Work out how many lines below contain the word "right", then give that number alone.

DATA PROVIDED Start Marker

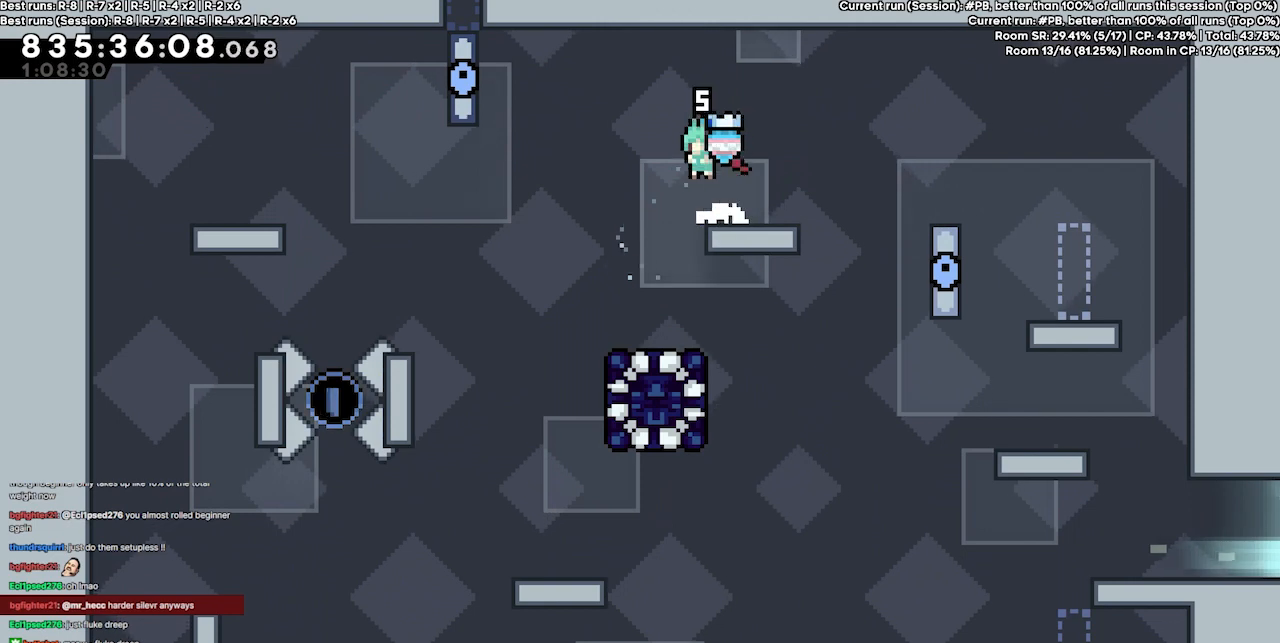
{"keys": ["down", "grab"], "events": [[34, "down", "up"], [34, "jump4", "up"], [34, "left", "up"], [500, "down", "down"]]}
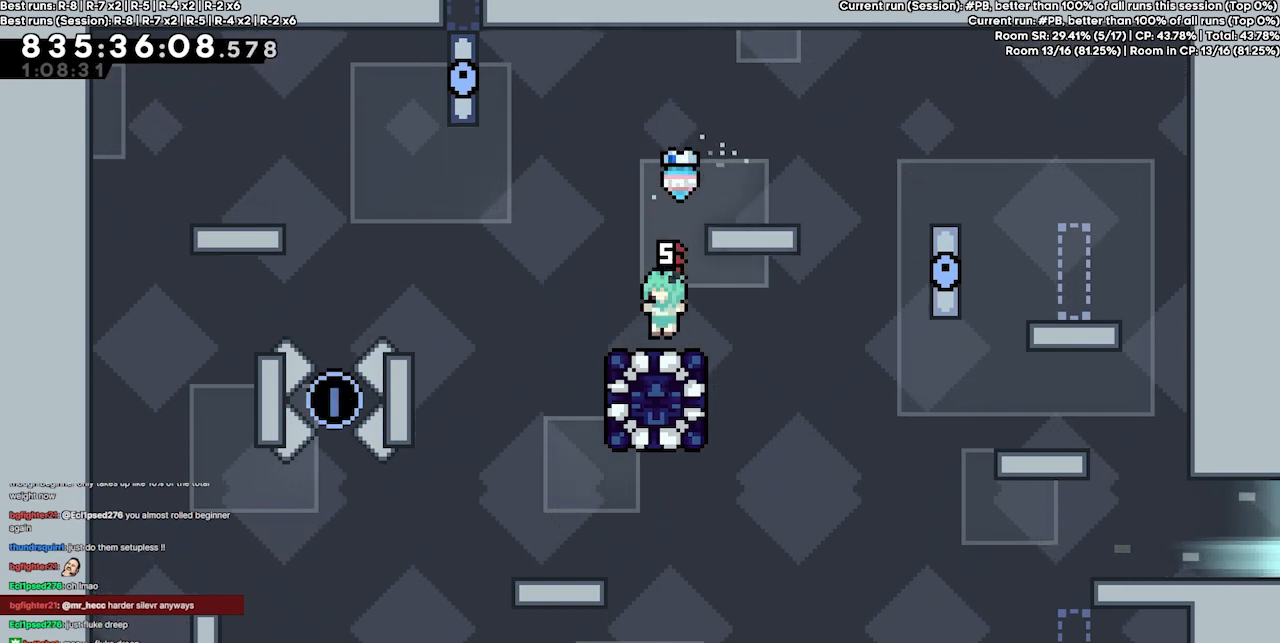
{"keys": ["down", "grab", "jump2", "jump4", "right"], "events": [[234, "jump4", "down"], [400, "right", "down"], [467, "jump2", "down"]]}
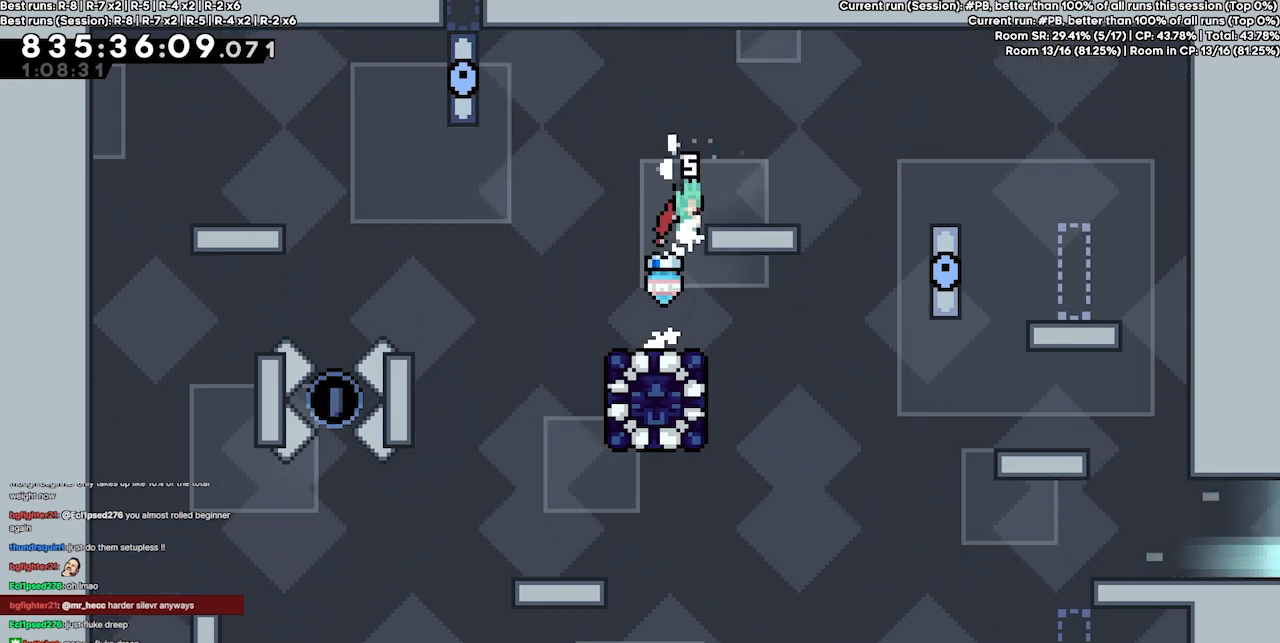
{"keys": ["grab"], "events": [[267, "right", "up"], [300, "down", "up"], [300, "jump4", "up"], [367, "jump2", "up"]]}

DATA PROVIDED End Marker

* _OUTPUT FOR THIS TASK_:
2